With $200 million on the line, Iron Man 3 now *has* to be as successful as Iron Man ($585 million) and Iron Man 2 ($623 million) at the box office.  Marvel's decision may in fact work out for the best.  We may get our introverted Tony Stark story with a couple extra action set-pieces thrown in for good measure.  The film may be as much of a success as the first two films.  But Marvel had a chance to show the industry that a superhero sequel could be a low-key, smaller-scale affair and still deliver the entertainment value.  But instead they fell into the 'bigger is better' trap. Marvel and/or Disney are throwing $60 million more into a movie that was all set to go at $140 million, a film that would have been a huge hit no matter how relatively low the budget was.  They've now created a template where each Marvel film has to be the biggest mega-bucks action spectacular thus-far.
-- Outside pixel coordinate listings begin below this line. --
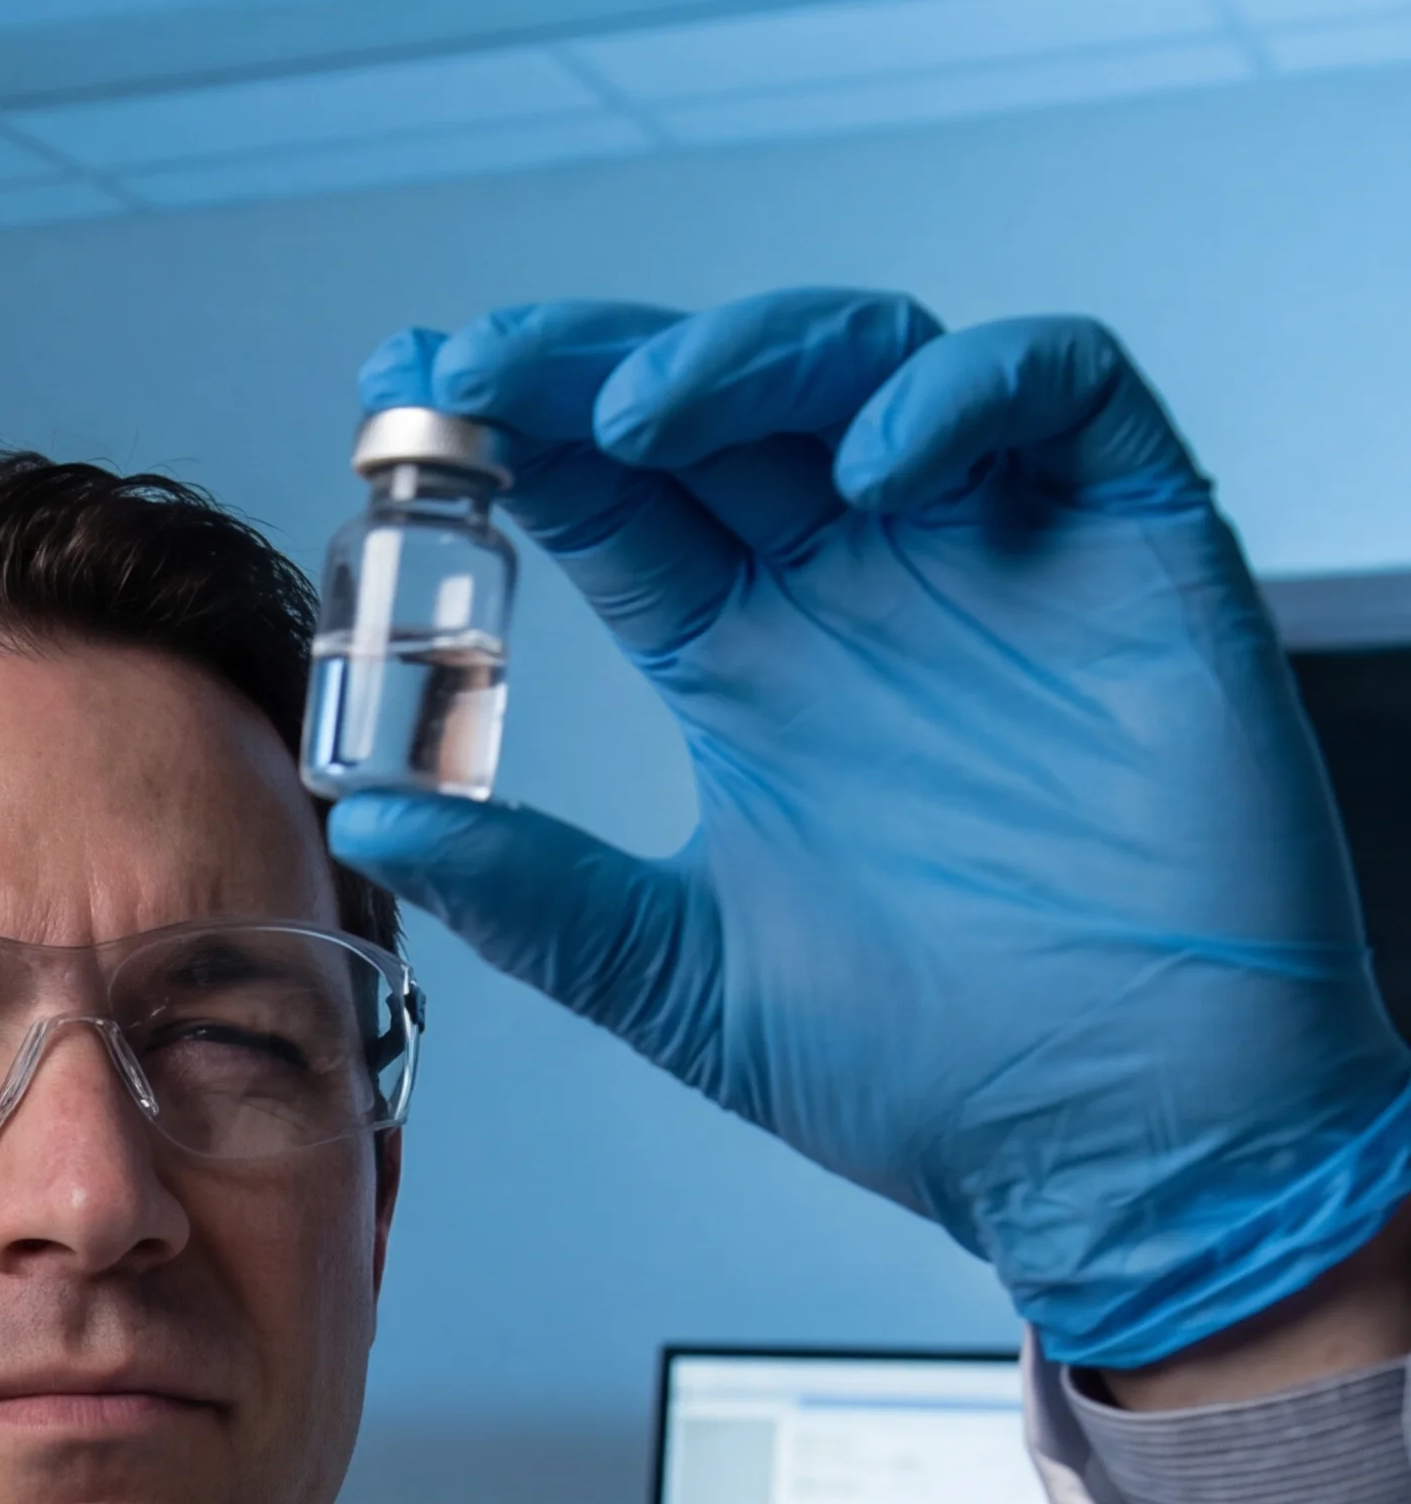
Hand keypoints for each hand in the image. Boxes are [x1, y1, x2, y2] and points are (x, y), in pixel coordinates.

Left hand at [324, 290, 1410, 1372]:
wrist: (1124, 1145)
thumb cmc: (933, 1068)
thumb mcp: (677, 977)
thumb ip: (531, 893)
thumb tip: (366, 823)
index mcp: (745, 665)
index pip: (610, 501)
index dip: (513, 436)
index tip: (401, 399)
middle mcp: (856, 586)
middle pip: (710, 406)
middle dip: (585, 366)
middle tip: (472, 370)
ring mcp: (991, 556)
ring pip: (862, 364)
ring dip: (745, 359)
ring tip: (638, 415)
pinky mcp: (1136, 548)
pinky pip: (1065, 392)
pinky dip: (964, 392)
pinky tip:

It's not a healthy template and it's one that will see costs rise ever higher until they are beyond the realm of plausible profitability. The goal should be to craft the best-written, best-directed, and best-acted movie you can for as cheaply as you can justify.  It shouldn't be about burning money onscreen purely to show how much of it you have.

Your turn.  Were you excited by the idea of a low-key Iron Man sequel or has the notion of a mega-budget Iron Man 3 only increased your interest?